Nearly crashing Google's servers
Here's what the tracker map looked like:
The marker is a Santa icon, it's positioned on top of his current location, and there's a sparkly trail showing his previous locations, so that families could see his trajectory.
We programmed the map so that Santa's moves were coordinated globally: we knew ahead of time when Santa should be in each location, and when the browser time ticked forward to a matching time, the Santa marker hopped to its next location. If 1 million people had the map open, they'd all see Santa move at the same time.
That hop was entirely coded in JavaScript, just a re-positioning of map markers, so it shouldn't have affected the Google servers, right? But our SRE was seeing massive spikes in the server's usage graphs every 5 minutes, during Santa's hops, and was very concerned the servers wouldn't be able to handle increased traffic once the rest of the world tuned in (Santa always started in Australia/Japan and moved west).
So what could cause those spikes? We thought at first it could be the map tiles, since some movements could pan the map enough to load in more tiles... but our map was fairly zoomed out, and most nearby tiles would have been loaded in already.
It was the sparkly trail! My brilliant addition for that year was about to crash Google's servers. The trail was a collection of multiple animated GIFs, and due to the way I'd coded it, the browser made a new img tag for each of them on each hop. And, as you may have guessed by now, there were no caching headers on those GIFs, and no CDN hosting them. Every open map was making six separate HTTP requests at the exact same time. Eek!
Our SRE quickly added in caching headers, so that the browsers would store the images after initial page load, and the Google servers were happy again.

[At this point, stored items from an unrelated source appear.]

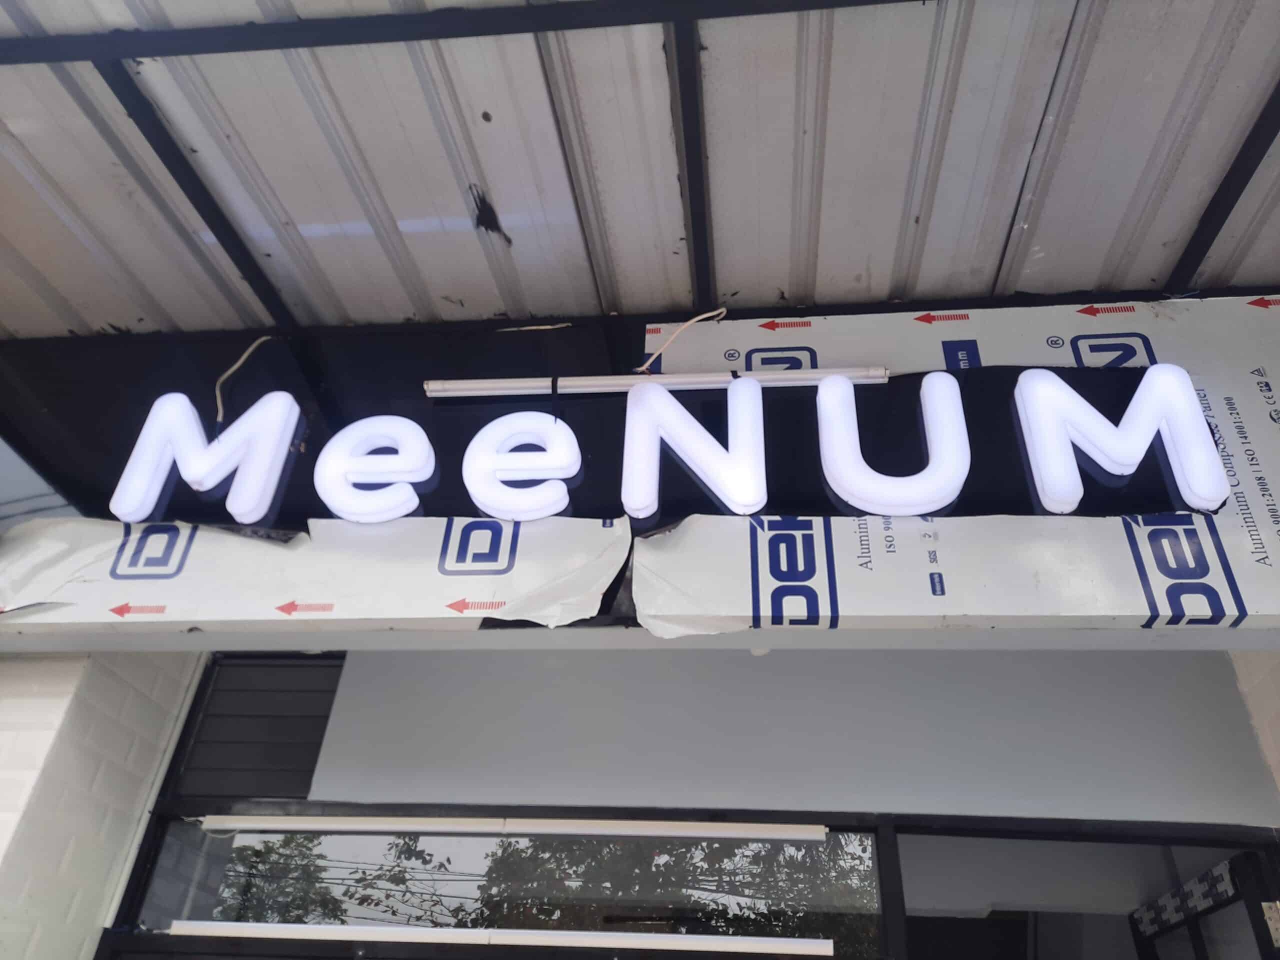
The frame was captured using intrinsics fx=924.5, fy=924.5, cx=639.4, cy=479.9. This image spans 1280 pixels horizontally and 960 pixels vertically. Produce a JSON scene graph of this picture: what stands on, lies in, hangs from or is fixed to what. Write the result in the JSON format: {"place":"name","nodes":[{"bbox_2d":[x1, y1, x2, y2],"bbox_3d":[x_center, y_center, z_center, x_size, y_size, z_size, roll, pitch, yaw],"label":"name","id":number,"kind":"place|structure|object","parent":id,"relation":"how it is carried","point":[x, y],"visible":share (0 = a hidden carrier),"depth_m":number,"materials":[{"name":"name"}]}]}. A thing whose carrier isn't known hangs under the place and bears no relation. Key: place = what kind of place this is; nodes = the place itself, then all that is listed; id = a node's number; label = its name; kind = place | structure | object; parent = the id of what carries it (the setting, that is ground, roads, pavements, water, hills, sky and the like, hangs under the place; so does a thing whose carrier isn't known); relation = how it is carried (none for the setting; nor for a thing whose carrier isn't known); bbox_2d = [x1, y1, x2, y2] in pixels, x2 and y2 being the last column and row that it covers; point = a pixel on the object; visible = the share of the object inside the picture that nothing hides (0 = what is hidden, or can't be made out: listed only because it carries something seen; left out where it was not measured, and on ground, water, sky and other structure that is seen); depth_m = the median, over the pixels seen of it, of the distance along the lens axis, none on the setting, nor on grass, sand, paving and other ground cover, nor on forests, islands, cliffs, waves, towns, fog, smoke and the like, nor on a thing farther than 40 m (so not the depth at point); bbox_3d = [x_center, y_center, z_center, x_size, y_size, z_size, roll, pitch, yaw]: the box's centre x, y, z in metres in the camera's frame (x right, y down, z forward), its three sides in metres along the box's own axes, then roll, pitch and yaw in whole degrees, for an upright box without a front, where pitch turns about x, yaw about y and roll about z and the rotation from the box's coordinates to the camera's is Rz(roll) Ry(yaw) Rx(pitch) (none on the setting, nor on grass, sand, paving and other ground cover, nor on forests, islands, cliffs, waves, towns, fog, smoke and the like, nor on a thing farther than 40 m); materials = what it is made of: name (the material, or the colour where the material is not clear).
{"place":"outdoors","nodes":[
{"label":"outdoors","id":0,"kind":"place"},
{"bbox_2d":[0,645,206,959],"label":"brick wall","id":1,"kind":"structure","parent":0,"point":[133,692],"depth_m":2.64,"materials":[{"name":"white paint"}]},
{"bbox_2d":[168,653,344,797],"bbox_3d":[-1.154,0.744,2.824,0.341,0.474,0.139,-2,-23,6],"label":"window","id":2,"kind":"structure","parent":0,"point":[316,735],"depth_m":2.80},
{"bbox_2d":[0,293,1279,640],"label":"signboard","id":3,"kind":"object","parent":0,"point":[1241,584],"visible":0.68,"depth_m":2.01},
{"bbox_2d":[110,388,301,523],"bbox_3d":[-1.051,-0.042,2.244,0.447,0.282,0.145,-2,-23,6],"label":"letter","id":4,"kind":"object","parent":3,"relation":"attached to","point":[189,407],"visible":0.98,"depth_m":2.20,"materials":[{"name":"white plastic"}]},
{"bbox_2d":[215,334,274,425],"bbox_3d":[-1.054,-0.245,2.447,0.123,0.279,0.171,-20,-30,40],"label":"wire","id":5,"kind":"object","parent":3,"relation":"attached to","point":[245,356],"visible":0.8,"depth_m":2.42,"materials":[{"name":"white plastic"}]},
{"bbox_2d":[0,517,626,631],"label":"protective film","id":6,"kind":"object","parent":3,"relation":"attached to","point":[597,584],"visible":0.86,"depth_m":1.92,"materials":[{"name":"white plastic"}]},
{"bbox_2d":[314,415,437,522],"bbox_3d":[-0.603,-0.015,2.148,0.291,0.220,0.150,-2,-23,6],"label":"letter","id":7,"kind":"object","parent":3,"relation":"attached to","point":[404,436],"visible":0.98,"depth_m":2.10,"materials":[{"name":"white plastic"}]},
{"bbox_2d":[462,411,580,519],"bbox_3d":[-0.261,-0.024,2.091,0.282,0.218,0.151,-2,-23,6],"label":"letter","id":8,"kind":"object","parent":3,"relation":"attached to","point":[552,436],"visible":0.98,"depth_m":2.05,"materials":[{"name":"white plastic"}]},
{"bbox_2d":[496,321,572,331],"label":"wire","id":9,"kind":"object","parent":3,"relation":"attached to","point":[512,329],"visible":0.88,"depth_m":2.34,"materials":[{"name":"white plastic"}]},
{"bbox_2d":[423,368,887,398],"bbox_3d":[0.052,-0.227,2.238,1.192,0.052,0.058,-2,-23,6],"label":"tube light","id":10,"kind":"object","parent":3,"relation":"attached to","point":[478,385],"visible":0.93,"depth_m":2.21,"materials":[{"name":"white plastic"}]},
{"bbox_2d":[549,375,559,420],"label":"black strap","id":11,"kind":"object","parent":10,"relation":"hanging from","point":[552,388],"visible":0.67,"depth_m":2.17,"materials":[{"name":"black plastic"}]},
{"bbox_2d":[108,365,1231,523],"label":"neon sign","id":12,"kind":"object","parent":3,"relation":"attached to","point":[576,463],"visible":0.93,"depth_m":2.05,"materials":[{"name":"white plastic"}]},
{"bbox_2d":[637,305,728,373],"bbox_3d":[0.110,-0.351,2.353,0.209,0.185,0.140,18,-28,-34],"label":"wire","id":13,"kind":"object","parent":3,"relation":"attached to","point":[693,321],"visible":0.92,"depth_m":2.32,"materials":[{"name":"plastic"}]},
{"bbox_2d":[622,377,765,515],"bbox_3d":[0.119,-0.066,2.047,0.353,0.272,0.139,-2,-23,6],"label":"letter","id":14,"kind":"object","parent":3,"relation":"attached to","point":[653,434],"visible":0.98,"depth_m":2.01,"materials":[{"name":"white plastic"}]},
{"bbox_2d":[817,371,970,513],"bbox_3d":[0.553,-0.063,1.989,0.342,0.275,0.156,-2,-23,6],"label":"letter","id":15,"kind":"object","parent":3,"relation":"attached to","point":[926,402],"visible":0.99,"depth_m":1.95,"materials":[{"name":"white plastic"}]},
{"bbox_2d":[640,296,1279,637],"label":"protective film","id":16,"kind":"object","parent":3,"relation":"attached to","point":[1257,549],"visible":0.61,"depth_m":1.89,"materials":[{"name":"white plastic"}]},
{"bbox_2d":[1013,366,1230,514],"bbox_3d":[1.039,-0.079,1.996,0.428,0.277,0.143,-2,-23,6],"label":"letter","id":17,"kind":"object","parent":3,"relation":"attached to","point":[1140,453],"visible":0.98,"depth_m":1.96,"materials":[{"name":"white plastic"}]},
{"bbox_2d":[0,0,1279,339],"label":"metal canopy","id":18,"kind":"object","parent":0,"point":[1164,240],"visible":0.91,"depth_m":1.97,"materials":[{"name":"grey metal"}]},
{"bbox_2d":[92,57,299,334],"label":"roof beam","id":19,"kind":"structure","parent":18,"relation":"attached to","point":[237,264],"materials":[{"name":"black metal"}]},
{"bbox_2d":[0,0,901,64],"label":"roof beam","id":20,"kind":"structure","parent":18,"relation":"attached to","point":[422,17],"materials":[{"name":"black metal"}]},
{"bbox_2d":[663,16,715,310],"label":"roof beam","id":21,"kind":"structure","parent":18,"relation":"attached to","point":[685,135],"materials":[{"name":"black metal"}]},
{"bbox_2d":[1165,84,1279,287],"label":"roof beam","id":22,"kind":"structure","parent":18,"relation":"attached to","point":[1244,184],"depth_m":2.02,"materials":[{"name":"black metal"}]},
{"bbox_2d":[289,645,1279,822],"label":"panel","id":23,"kind":"structure","parent":0,"point":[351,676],"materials":[{"name":"paint"}]},
{"bbox_2d":[133,815,886,959],"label":"window","id":24,"kind":"structure","parent":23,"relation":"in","point":[451,864],"depth_m":2.51,"materials":[{"name":"clear glass"}]},
{"bbox_2d":[167,920,836,955],"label":"window frame","id":25,"kind":"object","parent":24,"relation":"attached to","point":[682,937],"visible":0.99,"depth_m":2.41,"materials":[{"name":"white"}]},
{"bbox_2d":[197,814,831,841],"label":"window frame","id":26,"kind":"object","parent":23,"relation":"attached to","point":[210,824],"visible":0.98,"depth_m":2.56,"materials":[{"name":"white"}]},
{"bbox_2d":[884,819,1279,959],"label":"doorway","id":27,"kind":"structure","parent":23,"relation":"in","point":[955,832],"depth_m":2.48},
{"bbox_2d":[1130,844,1279,959],"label":"open door","id":28,"kind":"structure","parent":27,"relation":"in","point":[1249,894],"depth_m":2.61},
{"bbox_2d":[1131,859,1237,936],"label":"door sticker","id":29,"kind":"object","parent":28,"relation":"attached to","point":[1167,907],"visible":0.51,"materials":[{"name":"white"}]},
{"bbox_2d":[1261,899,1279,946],"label":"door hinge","id":30,"kind":"object","parent":28,"relation":"attached to","point":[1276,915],"visible":0.9,"depth_m":2.35,"materials":[{"name":"silver metal"}]},
{"bbox_2d":[1227,643,1279,794],"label":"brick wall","id":31,"kind":"structure","parent":0,"point":[1254,708],"depth_m":2.49,"materials":[{"name":"paint"}]}
]}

Lesson learned: Always audit your cache headers!
Leaking Santa's data
How did the map know which location Santa should visit next? Well, if a 4 year old is reading this, it sent a request to Santa's sleigh's GPS. For the rest of you, I'll reveal the amazing technology backing the map: a Google spreadsheet.
We coordinated everything via a spreadsheet, and even used scripts inside the sheet to verify the optimal ordering of locations. We needed Santa to visit each of the locations before 10 pm in the local time zone, since one of goals of the tracker is to help parents get kids to bed by showing them that Santa's on his way. That meant a lot of zig zagging north to south, and some back and forth zig zagging to accomodate for time zone differences across countries.
We published that spreadsheet, so that the webpage could fetch its JSON feed. I think there were some years that we converted the spreadsheet to a straight JSON object in a js file, but there was at least one year where we fetched the sheet directly. That gave us the advantage of being able to easily update the data for users loading the map later.
We worried a bit that someone would see the spreadsheet and publish the locations, spoiling the surprise for fellow map watchers, but would someone really want to ruin the magic of Xmas like that?
Yes, yes, they would! We discovered somehow (perhaps via a Google alert) that a developer had written a blog post in Japanese describing their discovery of Santa's future locations in a neatly tabulated format. Fortunately, the post attracted little attention, at least in the English-speaking news that we could see.
Lesson learned: Security by obscurity doesn't work if your code and network requests can be easily viewed.
Angering an entire country with my ignorance
This is the most embarrassing, so please try to forgive me.
Background: I grew up in Syracuse, New York. I have fond memories of taking road trips with my family to see Niagara Falls in Toronto. The falls were breathtaking every time.
Fast forward 15 years: I'd been monitoring the map for 20 hours by the time Santa made it to the Americas, so I was pretty tired. I spent a lot of those hours responding to emails sent to Santa, mostly from adorable kids with their wishlists, but also a few from parents troubleshooting map issues. I loved answering those emails as PamElfa, my elf persona.
Suddenly, after Santa hopped to Toronto, we got a flood of angry emails. Why, they rightly wanted to know, did the info window popup say "Toronto, US" instead of "Toronto, CA"?
Oops. I had apparently managed to become a full-grown adult without realizing that Toronto is in an entirely different country. I hadn't remembered border crossing in my memories, so I had come to think that Toronto was in New York, or that at least half of it was. (How would that even work?? Sigh.)
I fixed that row in the data, but thousands had already seen the error of my ways, so I spent hours sending apology emails to justifiably upset Canadians (many of whom were quite kind about my mistake). So sorry, again, Canada!
Lesson learned: Double-check geopolitical data, especially when it comes to what cities belong to what countries.